In the above example, we detected the error simple by examining the schedule and applying common sense. But there must be some well formed rules regarding how to arrange instructions of the transactions to create error free concurrent schedules. This brings us to our next topic, the concept of Serializability.
When several concurrent transactions are trying to access the same data item, the instructions within these concurrent transactions must be ordered in some way so as there are no problem in accessing and releasing the shared data item. There are two aspects of serializability which are described here:
Two instructions of two different transactions may want to access the same data item in order to perform a read/write operation. Conflict Serializability deals with detecting whether the instructions are conflicting in any way, and specifying the order in which these two instructions will be executed in case there is any conflict. A conflict arises if at least one (or both) of the instructions is a write operation. The following rules are important in Conflict Serializability:
- If two instructions of the two concurrent transactions are both for read operation, then they are not in conflict, and can be allowed to take place in any order.
- If one of the instructions wants to perform a read operation and the other instruction wants to perform a write operation, then they are in conflict, hence their ordering is important. If the read instruction is performed first, then it reads the old value of the data item and after the reading is over, the new value of the data item is written. It the write instruction is performed first, then updates the data item with the new value and the read instruction reads the newly updated value.
- If both the transactions are for write operation, then they are in conflict but can be allowed to take place in any order, because the transaction do not read the value updated by each other. However, the value that persists in the data item after the schedule is over is the one written by the instruction that performed the last write.

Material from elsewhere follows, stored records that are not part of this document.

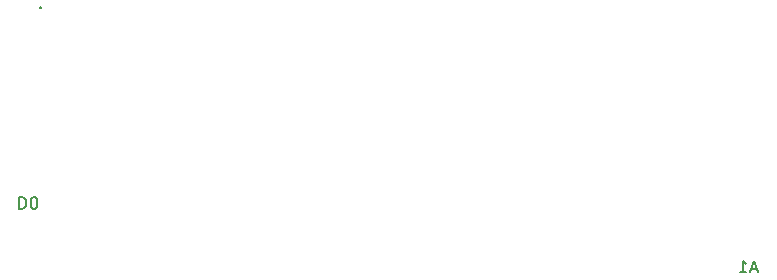
<source format=gbr>
%TF.GenerationSoftware,KiCad,Pcbnew,7.0.7*%
%TF.CreationDate,2024-03-03T00:58:18-08:00*%
%TF.ProjectId,arduino-due-shield,61726475-696e-46f2-9d64-75652d736869,rev?*%
%TF.SameCoordinates,Original*%
%TF.FileFunction,Legend,Bot*%
%TF.FilePolarity,Positive*%
%FSLAX46Y46*%
G04 Gerber Fmt 4.6, Leading zero omitted, Abs format (unit mm)*
G04 Created by KiCad (PCBNEW 7.0.7) date 2024-03-03 00:58:18*
%MOMM*%
%LPD*%
G01*
G04 APERTURE LIST*
%ADD10C,0.150000*%
G04 APERTURE END LIST*
D10*
X123174285Y-79525104D02*
X122698095Y-79525104D01*
X123269523Y-79810819D02*
X122936190Y-78810819D01*
X122936190Y-78810819D02*
X122602857Y-79810819D01*
X121745714Y-79810819D02*
X122317142Y-79810819D01*
X122031428Y-79810819D02*
X122031428Y-78810819D01*
X122031428Y-78810819D02*
X122126666Y-78953676D01*
X122126666Y-78953676D02*
X122221904Y-79048914D01*
X122221904Y-79048914D02*
X122317142Y-79096533D01*
X60761905Y-73440180D02*
X60761905Y-74440180D01*
X60761905Y-74440180D02*
X61000000Y-74440180D01*
X61000000Y-74440180D02*
X61142857Y-74392561D01*
X61142857Y-74392561D02*
X61238095Y-74297323D01*
X61238095Y-74297323D02*
X61285714Y-74202085D01*
X61285714Y-74202085D02*
X61333333Y-74011609D01*
X61333333Y-74011609D02*
X61333333Y-73868752D01*
X61333333Y-73868752D02*
X61285714Y-73678276D01*
X61285714Y-73678276D02*
X61238095Y-73583038D01*
X61238095Y-73583038D02*
X61142857Y-73487800D01*
X61142857Y-73487800D02*
X61000000Y-73440180D01*
X61000000Y-73440180D02*
X60761905Y-73440180D01*
X61952381Y-74440180D02*
X62047619Y-74440180D01*
X62047619Y-74440180D02*
X62142857Y-74392561D01*
X62142857Y-74392561D02*
X62190476Y-74344942D01*
X62190476Y-74344942D02*
X62238095Y-74249704D01*
X62238095Y-74249704D02*
X62285714Y-74059228D01*
X62285714Y-74059228D02*
X62285714Y-73821133D01*
X62285714Y-73821133D02*
X62238095Y-73630657D01*
X62238095Y-73630657D02*
X62190476Y-73535419D01*
X62190476Y-73535419D02*
X62142857Y-73487800D01*
X62142857Y-73487800D02*
X62047619Y-73440180D01*
X62047619Y-73440180D02*
X61952381Y-73440180D01*
X61952381Y-73440180D02*
X61857143Y-73487800D01*
X61857143Y-73487800D02*
X61809524Y-73535419D01*
X61809524Y-73535419D02*
X61761905Y-73630657D01*
X61761905Y-73630657D02*
X61714286Y-73821133D01*
X61714286Y-73821133D02*
X61714286Y-74059228D01*
X61714286Y-74059228D02*
X61761905Y-74249704D01*
X61761905Y-74249704D02*
X61809524Y-74344942D01*
X61809524Y-74344942D02*
X61857143Y-74392561D01*
X61857143Y-74392561D02*
X61952381Y-74440180D01*
X62516000Y-57363580D02*
X62563619Y-57411200D01*
X62563619Y-57411200D02*
X62516000Y-57458819D01*
X62516000Y-57458819D02*
X62468381Y-57411200D01*
X62468381Y-57411200D02*
X62516000Y-57363580D01*
X62516000Y-57363580D02*
X62516000Y-57458819D01*
M02*

</source>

It may happen that we may want to execute the same set of transaction in a different schedule on another day. Keeping in mind these rules, we may sometimes alter parts of one schedule (S1) to create another schedule (S2) by swapping only the non-conflicting parts of the first schedule. The conflicting parts cannot be swapped in this way because the ordering of the conflicting instructions is important and cannot be changed in any other schedule that is derived from the first. If these two schedules are made of the same set of transactions, then both S1 and S2 would yield the same result if the conflict resolution rules are maintained while creating the new schedule. In that case the schedule S1 and S2 would be called Conflict Equivalent.
This is another type of serializability that can be derived by creating another schedule out of an existing schedule, involving the same set of transactions. These two schedules would be called View Serializable if the following rules are followed while creating the second schedule out of the first. Let us consider that the transactions T1 and T2 are being serialized to create two different schedules S1 and S2 which we want to be View Equivalent and both T1 and T2 wants to access the same data item.

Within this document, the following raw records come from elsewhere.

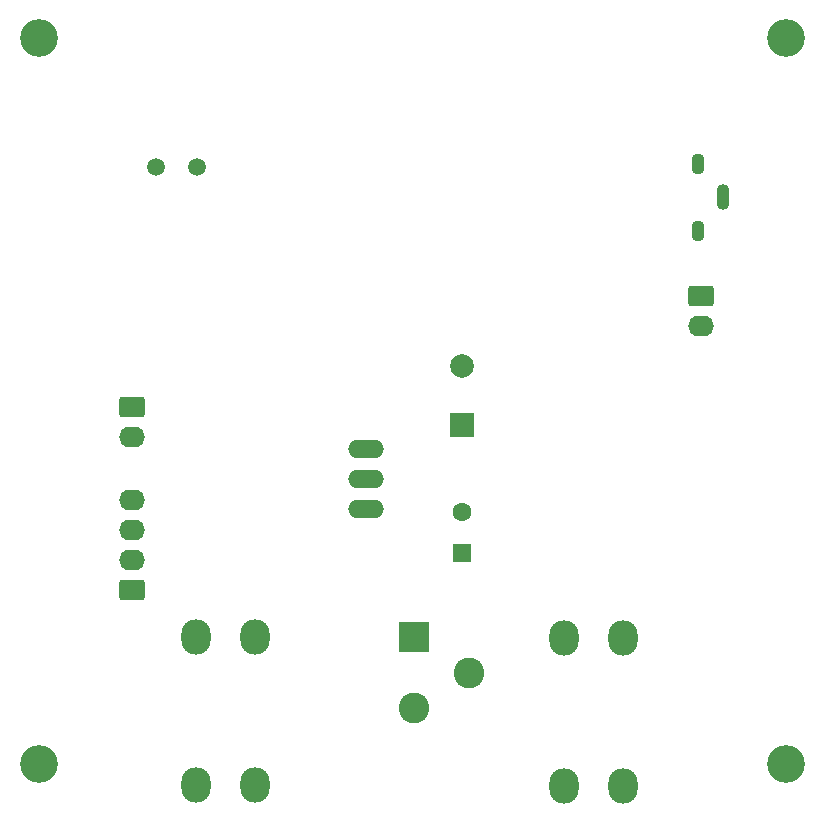
<source format=gbs>
G04 #@! TF.GenerationSoftware,KiCad,Pcbnew,(6.0.10-0)*
G04 #@! TF.CreationDate,2023-03-07T13:43:11-06:00*
G04 #@! TF.ProjectId,v0.0,76302e30-2e6b-4696-9361-645f70636258,rev?*
G04 #@! TF.SameCoordinates,Original*
G04 #@! TF.FileFunction,Soldermask,Bot*
G04 #@! TF.FilePolarity,Negative*
%FSLAX46Y46*%
G04 Gerber Fmt 4.6, Leading zero omitted, Abs format (unit mm)*
G04 Created by KiCad (PCBNEW (6.0.10-0)) date 2023-03-07 13:43:11*
%MOMM*%
%LPD*%
G01*
G04 APERTURE LIST*
G04 Aperture macros list*
%AMRoundRect*
0 Rectangle with rounded corners*
0 $1 Rounding radius*
0 $2 $3 $4 $5 $6 $7 $8 $9 X,Y pos of 4 corners*
0 Add a 4 corners polygon primitive as box body*
4,1,4,$2,$3,$4,$5,$6,$7,$8,$9,$2,$3,0*
0 Add four circle primitives for the rounded corners*
1,1,$1+$1,$2,$3*
1,1,$1+$1,$4,$5*
1,1,$1+$1,$6,$7*
1,1,$1+$1,$8,$9*
0 Add four rect primitives between the rounded corners*
20,1,$1+$1,$2,$3,$4,$5,0*
20,1,$1+$1,$4,$5,$6,$7,0*
20,1,$1+$1,$6,$7,$8,$9,0*
20,1,$1+$1,$8,$9,$2,$3,0*%
G04 Aperture macros list end*
%ADD10RoundRect,0.250000X0.845000X-0.620000X0.845000X0.620000X-0.845000X0.620000X-0.845000X-0.620000X0*%
%ADD11O,2.190000X1.740000*%
%ADD12O,2.500000X3.000000*%
%ADD13R,2.000000X2.000000*%
%ADD14C,2.000000*%
%ADD15C,3.200000*%
%ADD16RoundRect,0.250000X-0.845000X0.620000X-0.845000X-0.620000X0.845000X-0.620000X0.845000X0.620000X0*%
%ADD17R,2.600000X2.600000*%
%ADD18C,2.600000*%
%ADD19O,3.048000X1.524000*%
%ADD20R,1.600000X1.600000*%
%ADD21C,1.600000*%
%ADD22O,1.100000X1.800000*%
%ADD23O,1.100000X2.200000*%
%ADD24C,1.500000*%
G04 APERTURE END LIST*
D10*
X124734000Y-101346000D03*
D11*
X124734000Y-98806000D03*
X124734000Y-96266000D03*
X124734000Y-93726000D03*
D12*
X130208000Y-117810000D03*
X130208000Y-105310000D03*
X135208000Y-117810000D03*
X135208000Y-105310000D03*
D13*
X152654000Y-87376000D03*
D14*
X152654000Y-82376000D03*
D15*
X180086000Y-54610000D03*
D12*
X161330000Y-105372000D03*
X161330000Y-117872000D03*
X166330000Y-105372000D03*
X166330000Y-117872000D03*
D11*
X172954000Y-78994000D03*
D16*
X172954000Y-76454000D03*
D17*
X148602000Y-105306000D03*
D18*
X148602000Y-111306000D03*
X153302000Y-108306000D03*
D19*
X144526000Y-89408000D03*
X144526000Y-94488000D03*
X144526000Y-91948000D03*
D15*
X180086000Y-116078000D03*
X116840000Y-116078000D03*
D20*
X152654000Y-98172651D03*
D21*
X152654000Y-94672651D03*
D11*
X124714000Y-88392000D03*
D16*
X124714000Y-85852000D03*
D15*
X116840000Y-54610000D03*
D22*
X172661000Y-70872000D03*
X172661000Y-65272000D03*
D23*
X174811000Y-68072000D03*
D24*
X126824000Y-65532000D03*
X130224000Y-65532000D03*
M02*

</source>
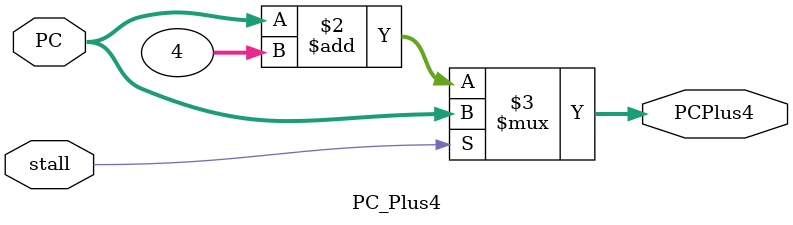
<source format=v>
module PC_Plus4 (PC , stall ,
            PCPlus4 );

/********************** parameters **********************/

/********************** input declaration **********************/
input wire [31 : 0] PC;
input wire stall;

/********************** output declaration **********************/
output wire [31 : 0] PCPlus4;

/********************** internal wires **********************/


/**********************   descriptin   **********************/

assign PCPlus4 = (stall == 1) ? (PC) : (PC + 4);

endmodule

</source>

- If in S1, T1 reads the initial value of the data item, then in S2 also, T1 should read the initial value of that same data item.
- If in S1, T1 writes a value in the data item which is read by T2, then in S2 also, T1 should write the value in the data item before T2 reads it.
- If in S1, T1 performs the final write operation on that data item, then in S2 also, T1 should perform the final write operation on that data item.
Except in these three cases, any alteration can be possible while creating S2 by modifying S1.